On walking 120 m towards a chimney in a horizonatal line through its base the angle of elevation of tip of the chimney changes from `30^@ " to " 45^@`. The height of the chimney is

To solve the problem, we will use the concept of right triangles and trigonometric ratios. ### Step-by-Step Solution: 1. **Understand the Situation**: - Let the height of the chimney be \( h \). - Initially, the observer is at point A, where the angle of elevation to the top of the chimney is \( 30^\circ \). - After walking 120 m towards the chimney, the observer reaches point B, where the angle of elevation is \( 45^\circ \). 2. **Set Up the Right Triangles**: - From point A (initial position), we can form a right triangle where: - The opposite side is the height of the chimney \( h \). - The adjacent side is the distance from point A to the base of the chimney, which we will denote as \( d \). - From point B (after walking 120 m), the distance to the base of the chimney is \( d - 120 \). 3. **Apply Trigonometric Ratios**: - For point A (angle of elevation \( 30^\circ \)): \[ \tan(30^\circ) = \frac{h}{d} \] We know that \( \tan(30^\circ) = \frac{1}{\sqrt{3}} \), so: \[ \frac{1}{\sqrt{3}} = \frac{h}{d} \implies h = \frac{d}{\sqrt{3}} \quad (1) \] - For point B (angle of elevation \( 45^\circ \)): \[ \tan(45^\circ) = \frac{h}{d - 120} \] Since \( \tan(45^\circ) = 1 \): \[ 1 = \frac{h}{d - 120} \implies h = d - 120 \quad (2) \] 4. **Equate the Two Expressions for \( h \)**: - From equations (1) and (2): \[ \frac{d}{\sqrt{3}} = d - 120 \] 5. **Solve for \( d \)**: - Rearranging gives: \[ d - \frac{d}{\sqrt{3}} = 120 \] \[ d \left(1 - \frac{1}{\sqrt{3}}\right) = 120 \] \[ d \left(\frac{\sqrt{3} - 1}{\sqrt{3}}\right) = 120 \] \[ d = \frac{120 \sqrt{3}}{\sqrt{3} - 1} \] 6. **Calculate \( h \)**: - Substitute \( d \) back into either equation (1) or (2) to find \( h \).

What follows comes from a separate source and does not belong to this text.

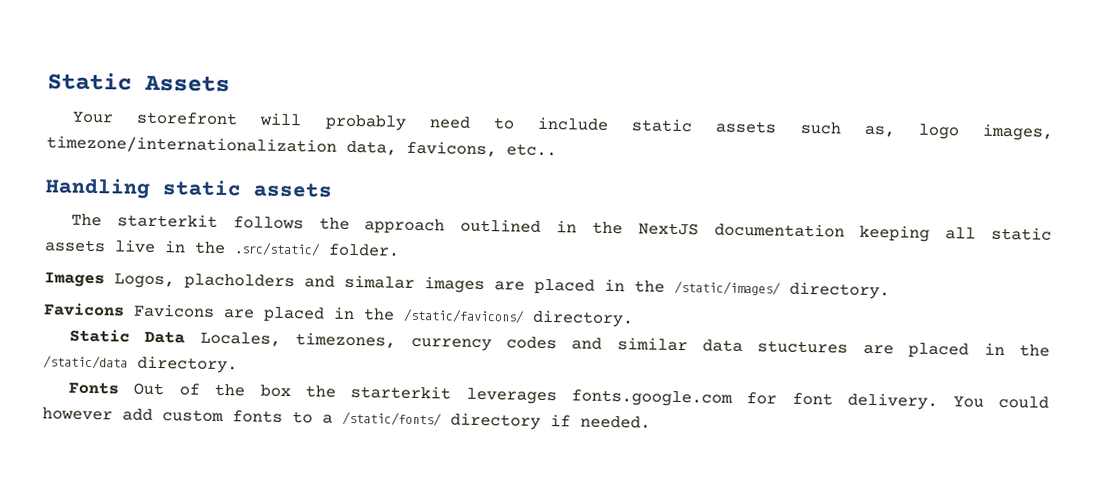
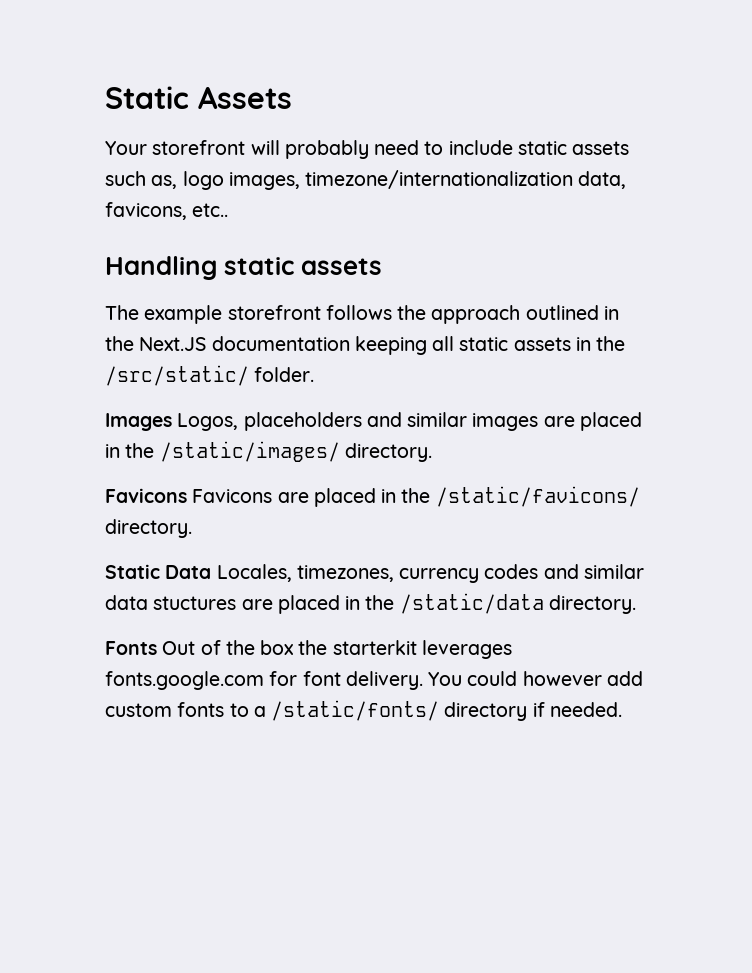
[116,213,218,228] starterkit -> [144,305,321,324] example storefront
[637,222,699,236] NextJS -> [139,337,207,351] Next.JS
[114,239,321,257] live in the .src/static/ -> [575,336,626,351] [105,365,249,386] in the /src/static/
[184,273,415,291] placholders and simalar -> [243,412,468,431] placeholders and similar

Using equation (2): \[ h = d - 120 = \frac{120 \sqrt{3}}{\sqrt{3} - 1} - 120 \] 7. **Simplify to Find \( h \)**: - To simplify: \[ h = \frac{120 \sqrt{3} - 120(\sqrt{3} - 1)}{\sqrt{3} - 1} = \frac{120 \sqrt{3} - 120\sqrt{3} + 120}{\sqrt{3} - 1} = \frac{120}{\sqrt{3} - 1} \] - Rationalizing the denominator: \[ h = \frac{120(\sqrt{3} + 1)}{(\sqrt{3} - 1)(\sqrt{3} + 1)} = \frac{120(\sqrt{3} + 1)}{3 - 1} = 60(\sqrt{3} + 1) \] ### Final Answer: The height of the chimney is \( 60(\sqrt{3} + 1) \) meters.